A M6.7 (6.8 according to the USGS) earthquake hit the north shore of Japan today. I've heard of at least 6 fatalities, and that the quake caused a fire at a nuclear power plant. My Japanese is a little rusty (I learned it all from reading menus), but some of the video here is interesting. In particular, I am always looking for how people react in the videos. Most of the time people look confused and rarely do they do what they are supposed to do. Never having been in a large earthquake, I am in no position to criticize, but maybe it says something about our earthquakle preparedness?
UPDATE 11:14 PM my time - Reports are now that a very small amount of contaminated water leaked out of the reactor and into the Sea of Japan. In addition, another M6.8 quake hit the same region, farther out at sea and fairly deep (316 km according to the USGS, compared to the earlier one at 55km,) so we'll see if it does much damage.
4 comments:
In particular, I am always looking for how people react in the videos. Most of the time people look confused and rarely do they do what they are supposed to do. Never having been in a large earthquake, I am in no position to criticize, but maybe it says something about our earthquakle preparedness?
Heh. I was in the 1989 Loma Prieta earthquake, after having been in California for a grand total of three weeks... for graduate school in geology. Because I had ended up in charge of distributing the earthquake preparedness advice to my on-campus house, I ran to the door* of my room. And then I spent the entire quake sitting wedged into the door, yelling "Is this an earthquake? Is this an earthquake?"
So. Prepared? Not mentally, that's for sure, despite knowing darn well that I had chosen to go to grad school next to a plate boundary.
I've gotten a lot of mileage out of that experience when teaching intro classes, though.
* The USGS no longer advises going to a door. I think the guys in Menlo Park watched the doors swinging, and realized that maybe the doorways weren't such a good place, after all.
In my time in grad school in the bay area I only experience 1 moderate sized quake, and the whole time I kept thinking it was probably just CalTrain passing by my apartment. One of the more amazing reactions I ever saw on camera was this one from UC Santa Cruz, during the loma prieta quake. You can see a student in the front row dive under a desk with the first shake, the reaction time is just absurd. I think I'd probably be more like the dude in the back who just stands up and watches the lights fall down.

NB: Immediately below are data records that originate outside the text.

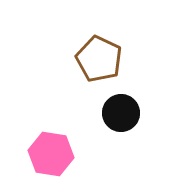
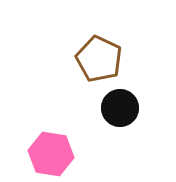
black circle: moved 1 px left, 5 px up
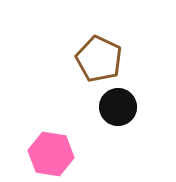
black circle: moved 2 px left, 1 px up
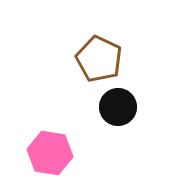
pink hexagon: moved 1 px left, 1 px up
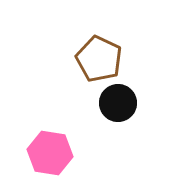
black circle: moved 4 px up
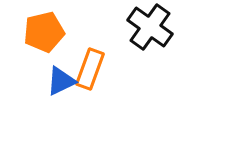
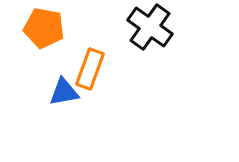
orange pentagon: moved 4 px up; rotated 24 degrees clockwise
blue triangle: moved 3 px right, 11 px down; rotated 16 degrees clockwise
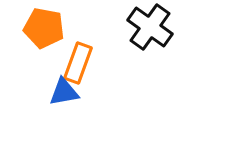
orange rectangle: moved 12 px left, 6 px up
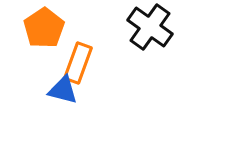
orange pentagon: rotated 27 degrees clockwise
blue triangle: moved 1 px left, 2 px up; rotated 24 degrees clockwise
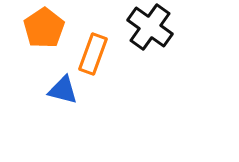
orange rectangle: moved 15 px right, 9 px up
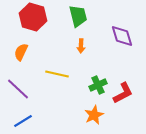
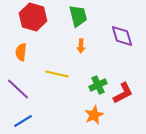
orange semicircle: rotated 18 degrees counterclockwise
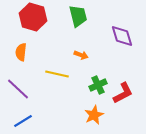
orange arrow: moved 9 px down; rotated 72 degrees counterclockwise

What I am even more embarrassed about though is how pathetic my "emergency kit" was at home. Something that I could have totally prepared for, having water, food, batteries, etc. all packed up in a safe place. I rarely had anything that would have helped much, and the one time I did made a kit I dipped into it one summer when my paycheck got seriously delayed, and never bothered replenishing the canned soup.
if not a doorway, where the hell is the USGS recommending you go in the event of an earthquake? helicopter? nebraska? this is pertinent to my well-being, as i live in the "city that waits to die." yet i still don't have an emergency kit, just two giant empty water bottles gathering dust in my closet. might have some canned baked beans in the cupboard, not sure though.
I believe the USGS recommends a bike helmet, rec-specs, and nose plugs. Other helpful outfits include those sumo wrestling suits they have at bars, and/or filling your apartment with bouncy balls.
And seriously dude, get the emergency kit, at least you can have stuff to sell at a huge mark up when the big one does hit.